Problem description: Reproduce the text lines from every one of the records below word for word, leaving the pictures out of your answer.
-------- Record excerpts
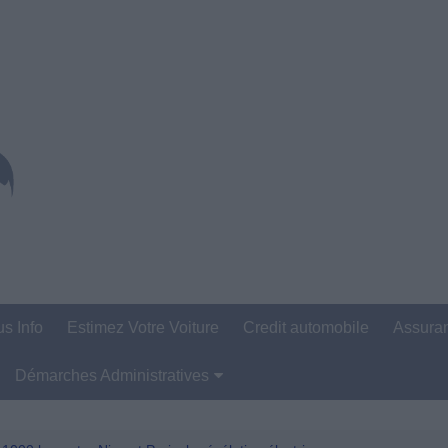
us Info
Estimez Votre Voiture
Credit automobile
Assura
Démarches Administratives
Carte Grise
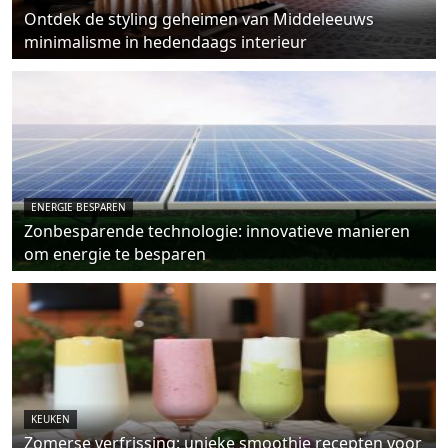
Ontdek de styling geheimen van Middeleeuws
minimalisme in hedendaags interieur
ENERGIE BESPAREN
Zonbesparende technologie: innovatieve manieren
om energie te besparen
KEUKEN
Zomerse verfrissing: unieke smoothie recepten voor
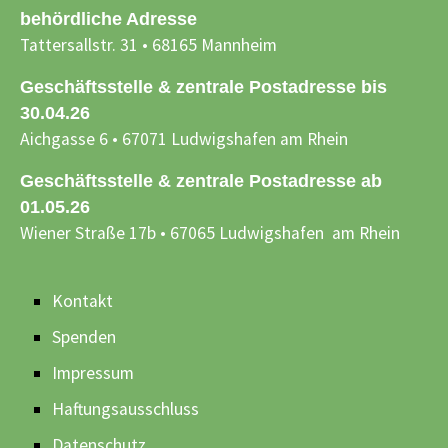
behördliche Adresse
Tattersallstr. 31 • 68165 Mannheim
Geschäftsstelle & zentrale Postadresse bis
30.04.26
Aichgasse 6 • 67071 Ludwigshafen am Rhein
Geschäftsstelle & zentrale Postadresse ab
01.05.26
Wiener Straße 17b • 67065 Ludwigshafen am Rhein
Kontakt
Spenden
Impressum
Haftungsausschluss
Datenschutz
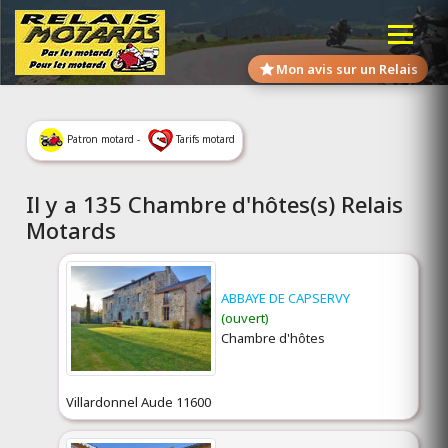
Mon avis sur un Relais
Patron motard -
Tarifs motard
Il y a 135 Chambre d'hôtes(s) Relais
Motards
ABBAYE DE CAPSERVY
(ouvert)
Chambre d'hôtes
Villardonnel Aude 11600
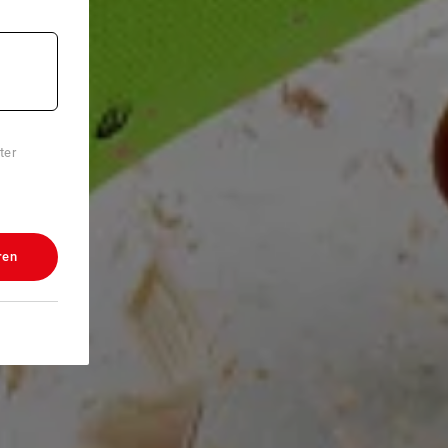
ter
ren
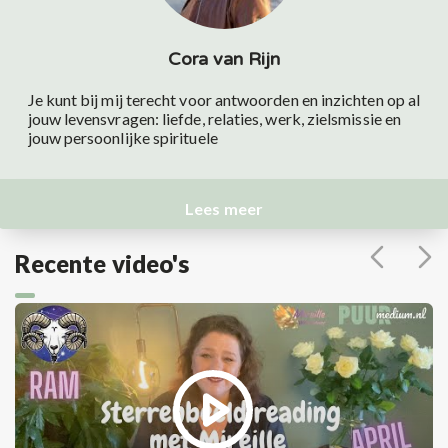
Cora van Rijn
Je kunt bij mij terecht voor antwoorden en inzichten op al
jouw levensvragen: liefde, relaties, werk, zielsmissie en
jouw persoonlijke spirituele
Lees meer
Recente video's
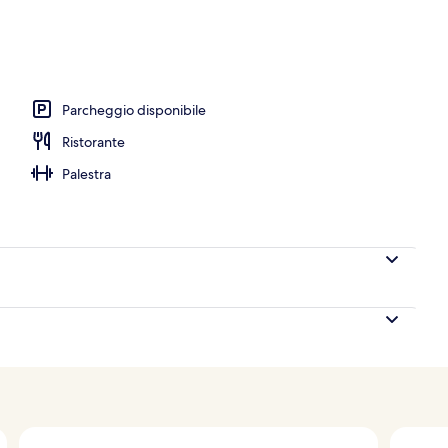
Parcheggio disponibile
Ristorante
Palestra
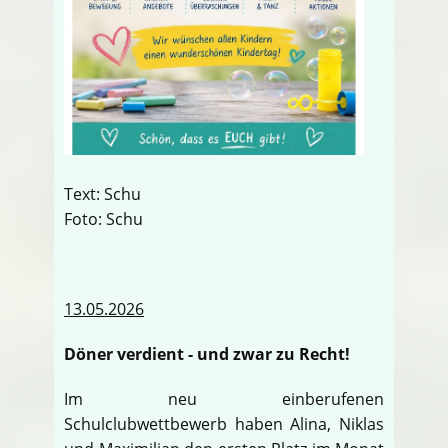
Text: Schu
Foto: Schu
13.05.2026
Döner verdient - und zwar zu Recht!
Im neu einberufenen
Schulclubwettbewerb haben Alina, Niklas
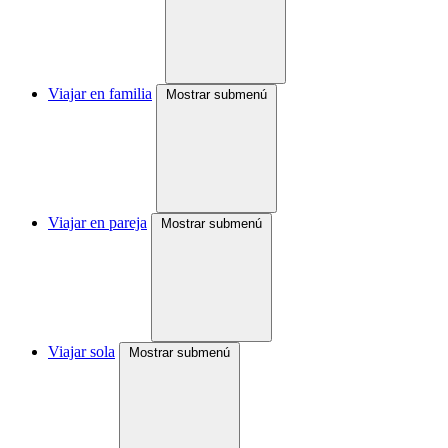
Viajar en familia
Mostrar submenú
Viajar en pareja
Mostrar submenú
Viajar sola
Mostrar submenú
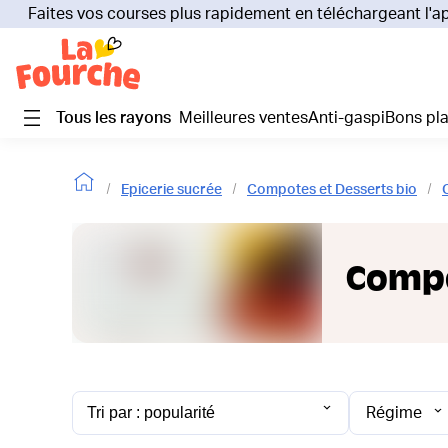
Faites vos courses plus rapidement en téléchargeant l'a
Tous les rayons
Meilleures ventes
Anti-gaspi
Bons pl
Epicerie sucrée
Compotes et Desserts bio
Compo
Régime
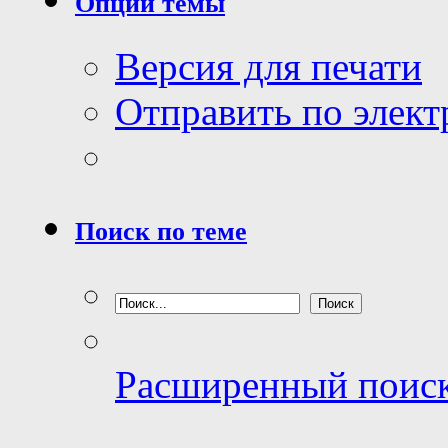
Опции темы
Версия для печати
Отправить по элек
Поиск по теме
Расширенный поис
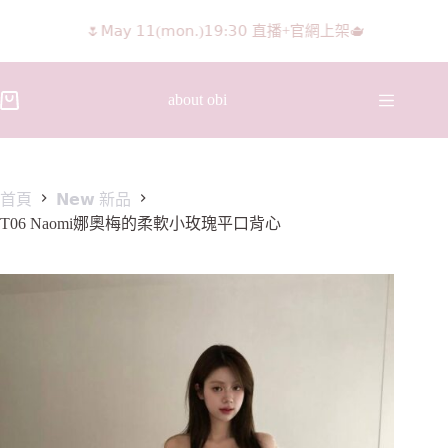
𝖨𝖦 𝖱𝖾𝖾𝗅𝗌影片 隨意留言抽獎🧸🩰
about obi
首頁
𝗡𝗲𝘄 新品
T06 Naomi娜奧梅的柔軟小玫瑰平口背心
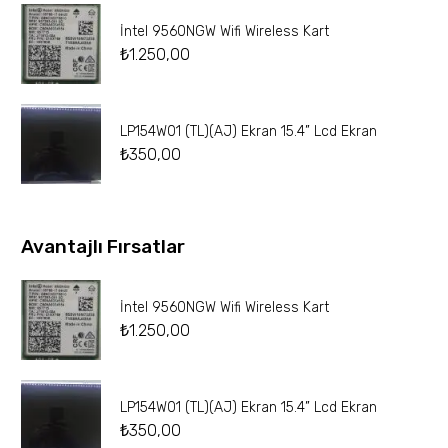
İntel 9560NGW Wifi Wireless Kart
₺
1.250,00
LP154W01 (TL)(AJ) Ekran 15.4” Lcd Ekran
₺
350,00
Avantajlı Fırsatlar
İntel 9560NGW Wifi Wireless Kart
₺
1.250,00
LP154W01 (TL)(AJ) Ekran 15.4” Lcd Ekran
₺
350,00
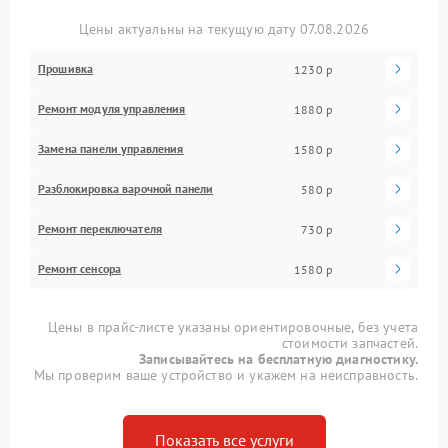
Цены актуальны на текущую дату 07.08.2026
Прошивка
1230 р
Ремонт модуля управления
1880 р
Замена панели управления
1580 р
Разблокировка варочной панели
580 р
Ремонт переключателя
730 р
Ремонт сенсора
1580 р
Цены в прайс-листе указаны ориентировочные, без учета
стоимости запчастей.
Записывайтесь на бесплатную диагностику.
Мы проверим ваше устройство и укажем на неисправность.
Показать все услуги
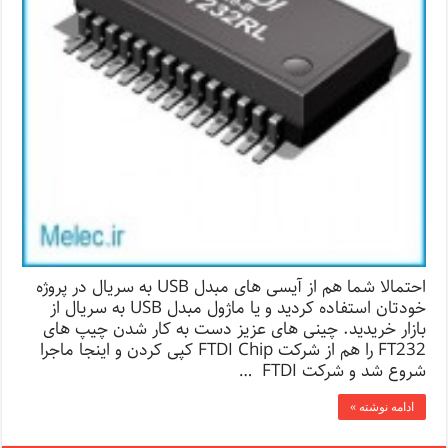
احتمالا شما هم از آیسی های مبدل USB به سریال در پروژه
خودتان استفاده کردید و یا ماژول مبدل USB به سریال از
بازار خریدید. چینی های عزیز دست به کار شدن چیپ های
FT232 را هم از شرکت FTDI Chip کپی کردن و اینجا ماجرا
شروع شد و شرکت FTDI …
ادامه نوشته »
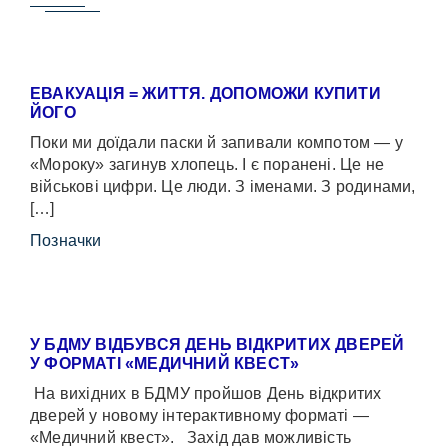
ЕВАКУАЦІЯ = ЖИТТЯ. ДОПОМОЖИ КУПИТИ
ЙОГО
Поки ми доїдали паски й запивали компотом — у
«Мороку» загинув хлопець. І є поранені. Це не
військові цифри. Це люди. З іменами. З родинами,
[…]
Позначки
У БДМУ ВІДБУВСЯ ДЕНЬ ВІДКРИТИХ ДВЕРЕЙ
У ФОРМАТІ «МЕДИЧНИЙ КВЕСТ»
На вихідних в БДМУ пройшов День відкритих
дверей у новому інтерактивному форматі —
«Медичний квест». Захід дав можливість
----------------
Task answer:
us Info
Estimez Votre Voiture
Credit automobile
Assura
Démarches Administratives
Carte Grise
Ontdek de styling geheimen van Middeleeuws
minimalisme in hedendaags interieur
ENERGIE BESPAREN
Zonbesparende technologie: innovatieve manieren
om energie te besparen
KEUKEN
Zomerse verfrissing: unieke smoothie recepten voor
behördliche Adresse
Tattersallstr. 31 • 68165 Mannheim
Geschäftsstelle & zentrale Postadresse bis
30.04.26
Aichgasse 6 • 67071 Ludwigshafen am Rhein
Geschäftsstelle & zentrale Postadresse ab
01.05.26
Wiener Straße 17b • 67065 Ludwigshafen am Rhein
Kontakt
Spenden
Impressum
Haftungsausschluss
Datenschutz
Mon avis sur un Relais
Patron motard -
Tarifs motard
Il y a 135 Chambre d'hôtes(s) Relais
Motards
ABBAYE DE CAPSERVY
(ouvert)
Chambre d'hôtes
Villardonnel Aude 11600
ter
ren
Cora van Rijn
Je kunt bij mij terecht voor antwoorden en inzichten op al
jouw levensvragen: liefde, relaties, werk, zielsmissie en
jouw persoonlijke spirituele
Lees meer
Recente video's
Parcheggio disponibile
Ristorante
Palestra
Text: Schu
Foto: Schu
13.05.2026
Döner verdient - und zwar zu Recht!
Im neu einberufenen
Schulclubwettbewerb haben Alina, Niklas
Viajar en familia
Mostrar submenú
Viajar en pareja
Mostrar submenú
Viajar sola
Mostrar submenú
Faites vos courses plus rapidement en téléchargeant l'a
Tous les rayons
Meilleures ventes
Anti-gaspi
Bons pl
Epicerie sucrée
Compotes et Desserts bio
Compo
Régime
Опции темы
Версия для печати
Отправить по элек
Поиск по теме
Расширенный поис
𝖨𝖦 𝖱𝖾𝖾𝗅𝗌影片 隨意留言抽獎🧸🩰
about obi
首頁
𝗡𝗲𝘄 新品
T06 Naomi娜奧梅的柔軟小玫瑰平口背心
İntel 9560NGW Wifi Wireless Kart
₺
1.250,00
LP154W01 (TL)(AJ) Ekran 15.4” Lcd Ekran
₺
350,00
Avantajlı Fırsatlar
İntel 9560NGW Wifi Wireless Kart
₺
1.250,00
LP154W01 (TL)(AJ) Ekran 15.4” Lcd Ekran
₺
350,00
Цены актуальны на текущую дату 07.08.2026
Прошивка
1230 р
Ремонт модуля управления
1880 р
Замена панели управления
1580 р
Разблокировка варочной панели
580 р
Ремонт переключателя
730 р
Ремонт сенсора
1580 р
Цены в прайс-листе указаны ориентировочные, без учета
стоимости запчастей.
Записывайтесь на бесплатную диагностику.
Мы проверим ваше устройство и укажем на неисправность.
Показать все услуги
احتمالا شما هم از آیسی های مبدل USB به سریال در پروژه
خودتان استفاده کردید و یا ماژول مبدل USB به سریال از
بازار خریدید. چینی های عزیز دست به کار شدن چیپ های
FT232 را هم از شرکت FTDI Chip کپی کردن و اینجا ماجرا
شروع شد و شرکت FTDI …
ادامه نوشته »
ЕВАКУАЦІЯ = ЖИТТЯ. ДОПОМОЖИ КУПИТИ
ЙОГО
Поки ми доїдали паски й запивали компотом — у
«Мороку» загинув хлопець. І є поранені. Це не
військові цифри. Це люди. З іменами. З родинами,
[…]
Позначки
У БДМУ ВІДБУВСЯ ДЕНЬ ВІДКРИТИХ ДВЕРЕЙ
У ФОРМАТІ «МЕДИЧНИЙ КВЕСТ»
На вихідних в БДМУ пройшов День відкритих
дверей у новому інтерактивному форматі —
«Медичний квест». Захід дав можливість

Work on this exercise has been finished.